仁義なき戦い 頂上作戦1974年製作の映画)

製作国:

上映時間:101分

ジャンル:

3.9

「仁義なき戦い 頂上作戦」に投稿された感想・評価

貝崎

貝崎の感想・評価

4.5
代理戦争のつづき。広能(菅原文太)がまた捕まってフェードアウト。主人公が不在すぎる映画だなまじで。

今作でやっと一般市民と警察が動き出して、組長クラスが続々逮捕される頂上作戦。広島やくざ崩壊に向かっていく。どんどん誰もあとに引けない感じが出ていてガチャガチャしてたらいつのまにか、静かにクライマックスを迎えてた。というより90分ずっとクライマックスだったんだ。全体的に空気がやばい。不穏すぎる。血と泥のにおいが画いっぱいに充満してる。
最後の裁判所のシーンがよかったね。広能と武田(小林旭)の何ともいえん哀愁漂う姿。「もうわしらの時代は終いで」

実質の仁義なき戦い終了ということでもう満足ですがラスト一本完結篇。
うみち

うみちの感想・評価

3.9
レジェンド極道映画4作目。
『仁義なき戦いシリーズ』の第4作目。この次に『仁義なき戦い 完結編』はあるが、脚本家である笠原和夫はこれを最終作として脚本を書いたため、実質シリーズの締めくくりといってもいいだろう。そしてその締めにふさわしい作品だ。

今作は前作から引き続き代理戦争を描きながらも、警察による暴力団壊滅運動との対立も同時に描いていく。今まで広げた風呂敷にさらにシナリオを足して全てを終わらせようとしているので、少しシナリオがぎゅうぎゅう詰めになっている。後半は広能が逮捕されてしまってしばらく出番もなし。

しかしそれだけ中身が濃い分、監督や脚本家が本当に言いたいことがこの映画に詰まっている。それは若者たちの権力に対する反抗と無力感だ。戦争という時代で多くの若者たちが戦場で亡くなり、戦争を起こした張本人である国家の上層部は命を奪われないどころか手も汚さない。ずるくて汚い大人たちだった。そんな時代も終わり若者たちの時代の到来であったはずだったのに、結局は戦争の時と全く同じ、汚い奴らはぬくぬくと暮らして若者たちが無意味に命を落としていく。
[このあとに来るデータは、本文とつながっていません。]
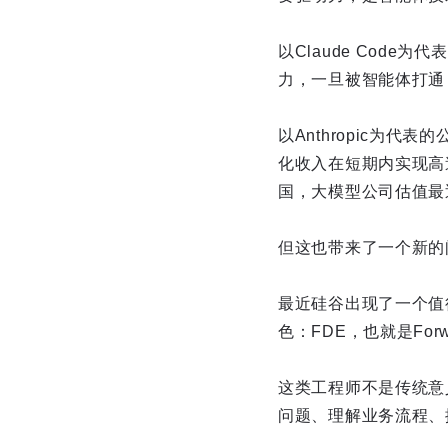
以Claude Cod
力，一旦被智能体打通
以Anthropic为
化收入在短期内实现高
国，大模型公司估值最
但这也带来了一个新的
最近硅谷出现了一个值得关注
色：FDE，也就是Forwa
这类工程师不是传统意
问题、理解业务流程、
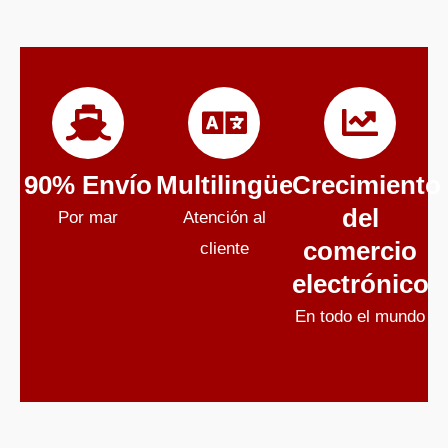
90% Envío
Multilingüe
Crecimiento
del
Por mar
Atención al
comercio
cliente
electrónico
En todo el mundo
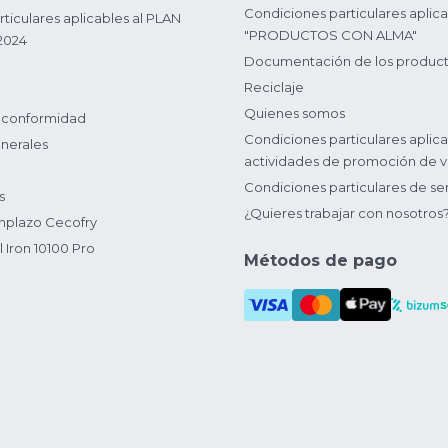
Condiciones particulares aplica
ticulares aplicables al PLAN
"PRODUCTOS CON ALMA"
2024
Documentación de los produc
Reciclaje
Quienes somos
 conformidad
Condiciones particulares aplica
nerales
actividades de promoción de v
Condiciones particulares de ser
s
¿Quieres trabajar con nosotros
plazo Cecofry
 Iron 10100 Pro
Métodos de pago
そして、そんな中でも義理を通そうとし続けた広能も自分たちの時代が終わったのを痛感する。あのラストシーンは戦後を生き抜いてきた人々の無力感をヒシヒシと感じる名シーンだ。

『仁義なき戦いシリーズ』は単なるヤクザ映画ではない。理不尽な世の中でなんとか生き抜こうとした若者たちの権力への怒りと、それに対して抗いながらも何も出来ないことへの無力感を描いた作品なのだ。

どうでもいいけどこのシリーズは日本語字幕なしだときつい!
tmtkhzm

tmtkhzmの感想・評価

4.0
広能と岩井、広能と武田
仁義を重んじる者同士の会話は
心に染みる。
それに比べて山守と打本の
クズっぷりはもう同情(笑)
書庫番

書庫番の感想・評価

3.5
2018年9月17日 U=NEXTにて鑑賞。

この後『完結編』が控えるが、脚本の笠原和夫は本作で完結との思いで執筆。
以降のシリーズには参加していない。

謀略と暴力の果てに残るは虚無。
昔見たシリーズ
ten47

ten47の感想・評価

4.1
今作は今までより菅原文太のブチ切れ具合いが良かった
最後の仁義を重んじる二人の会話が冬の寒さと共にしみる
あんな結末になってしまうのは誰もが分かっているけど...避けられないよね
シゲ

シゲの感想・評価

4.2
シリーズ通して、現代のドラマで使われる変な広島弁はほぼ見受けられないところが素晴らしい!
YF

YFの感想・評価

3.9
代理作戦の続きとして、泥沼化した広島抗争を描いている。
ラストの死傷者・逮捕者の数と抗争が全く意味であった旨のナレーションは、ほんとにこのシリーズのテーマであるいかに人の命を無駄に扱ってきたかっていう監督自身の憤りみたいのを感じる。